According to the FTC complaint, during 2006 and 2007 television stations found evidence of CVS’s disposal of names, addresses, dates of birth, bank account numbers, physicians’ names, insurance account numbers and other personal information in unsecured dumpsters in at least 15 cities. Seizing on CVS’s statements that “nothing is more central to our operations than maintaining the privacy of your health information” and that CVS took “this responsibility very seriously,” the FTC argued that CVS’s representations in its notice of privacy practices were false and misleading, likely to cause substantial injury to consumers; therefore, an unfair act or practice. As a result, CVS settled with the FTC and the DHHS in separate settlement agreements.
The FTC settlement is very similar to the other settlements that FTC reached with ChoicePoint, DSW, and TJ Maxx. CVS must create a comprehensive information security program, designate an accountable employee for that program, identify risks, and receive third party assessments of its security procedures for the next 20 years. It is the 24th FTC case that challenges a company’s failure to implement reasonable information security practices.
The DHHS settlement is similar but probably more significant. Under the resolution agreement with the OCR, CVS agreed to pay $2.25 million and implement a robust corrective action plan that includes safeguards for disposal, employee training, and employee sanctions for noncompliance. CVS must comply with this action plan for the next three years, followed by the FTC settlement’s two decade long program. The DHHS Office of Civil Rights press release on the resolution agreement highlights the OCR’s intention to make an example of CVS and its “commitment to strong enforcement of HIPAA Privacy Rule . . . [intended to] spur other health organizations to examine and improve their privacy protections.” The DHHS settlement is the second one of its kind. The previous resolution agreement was with Providence Health Information for $100,000. While the OCR conducts investigations and allows entities to correct HIPAA problems, it had not issued fines of this magnitude.
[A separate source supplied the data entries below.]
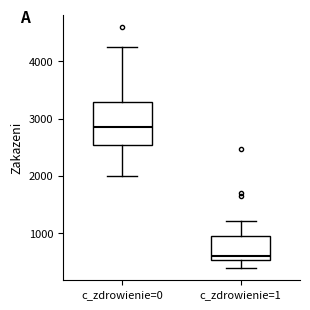

Reading left to right, transcribe this box plot: for each box, give where its median line is, the range the box spans, and where its two whiskers end, as read against the y-axis. The values are not printed on the chart, so give them approximately, as read against the axis.

c_zdrowienie=0: median 2900, box 2500 to 3300, whiskers 2000 to 4200
c_zdrowienie=1: median 600, box 500 to 1000, whiskers 400 to 1200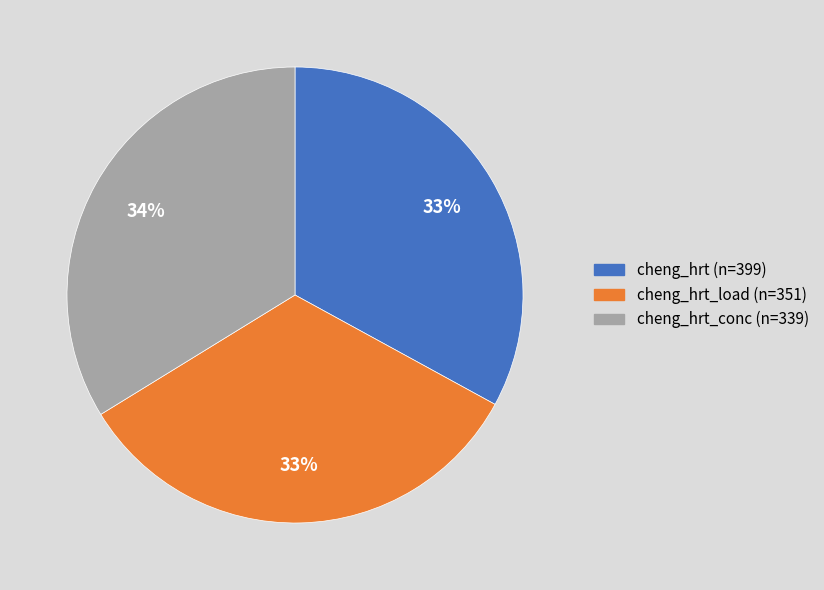

Is it true that cheng_hrt_conc (n=339) is 40% of the pie?

False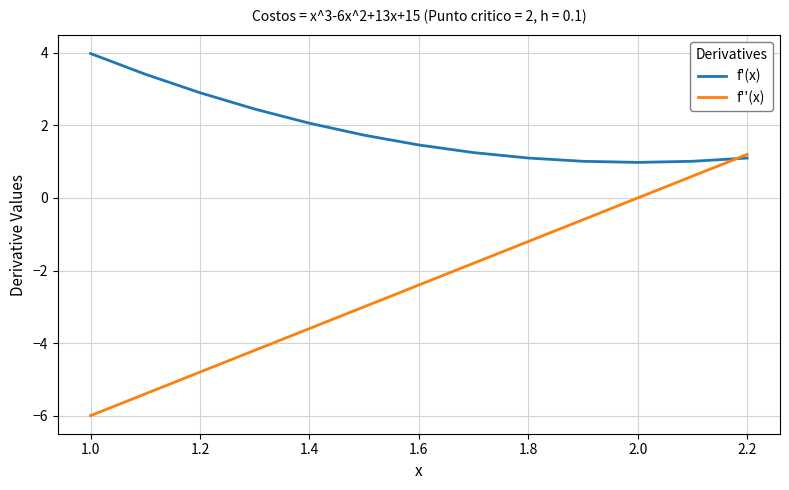

Rank the series by their average value, from highest to lowest.

f'(x), f''(x)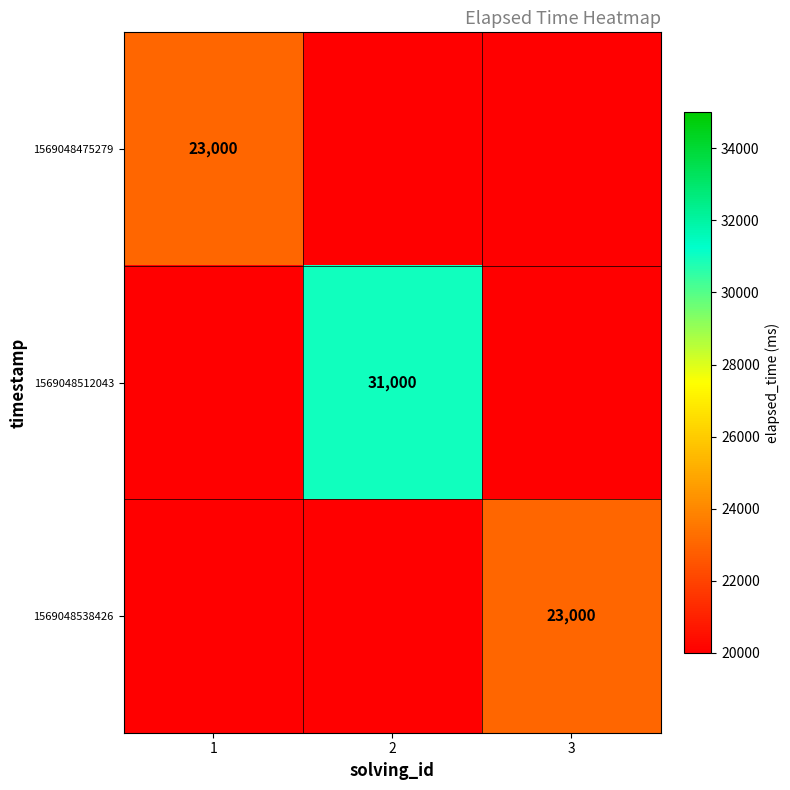

Count the number of categories in the chart.

3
Vendor breach notifications under the Act will likely spur closer cooperation between the two agencies. OCR’s new obligation to assess fines, conduct investigations in certain cases, and its ability to keep the fines it issues will result in OCR having more resources and incentives to enforce the law. This positive feedback loop will likely result in the FTC and the OCR enforcing the requirements of HIPAA and publicizing them in the future. Therefore, the CVS settlement should provide an incentive for entities of all sizes to satisfy not only their current HIPAA obligations but also their future breach notification requirements.
The Recovery and Reinvestment Act creates broad data breach notification requirements for covered entities, business associates, and vendors on a federal level under HIPAA. These entities will need to abide by the regulations that the Secretary of the DHHS will promulgate in the next six months. Further, they will need to abide by the breach notification rules or face fines and settlements by both the FTC and the OCR. Therefore, affected organizations should act quickly to update their breach response plans, revise their privacy policies, stop sales of protected health information without appropriate authorization, and update business associate agreements.